Segment Start: Material provided

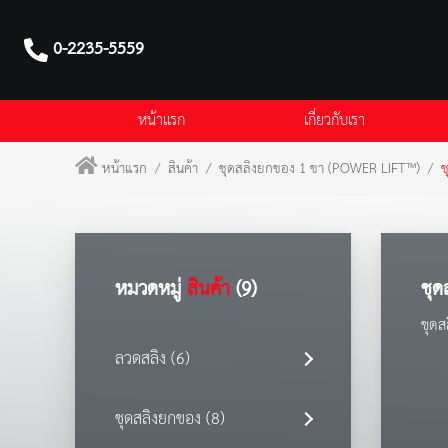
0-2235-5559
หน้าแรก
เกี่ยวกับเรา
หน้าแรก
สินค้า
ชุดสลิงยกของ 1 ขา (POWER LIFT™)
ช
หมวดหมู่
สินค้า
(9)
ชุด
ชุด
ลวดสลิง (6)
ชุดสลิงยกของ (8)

Segment End: Material provided
Segment Start: Material provided

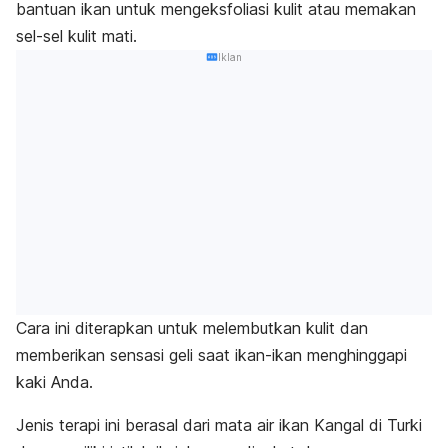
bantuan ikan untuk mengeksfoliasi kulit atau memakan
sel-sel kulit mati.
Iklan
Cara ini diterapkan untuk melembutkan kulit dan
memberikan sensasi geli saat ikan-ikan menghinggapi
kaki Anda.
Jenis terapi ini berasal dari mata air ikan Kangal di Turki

Segment End: Material provided

- Problem to solve
Please give everything from the line that contains "0-2235-5559" down to the line that contains "ชุดสลิงยกของ (8)" as a numbered list, leaving out any blank lines.

- Solution to this task
1. 0-2235-5559
2. หน้าแรก
3. เกี่ยวกับเรา
4. หน้าแรก
5. สินค้า
6. ชุดสลิงยกของ 1 ขา (POWER LIFT™)
7. ช
8. หมวดหมู่
9. สินค้า
10. (9)
11. ชุด
12. ชุด
13. ลวดสลิง (6)
14. ชุดสลิงยกของ (8)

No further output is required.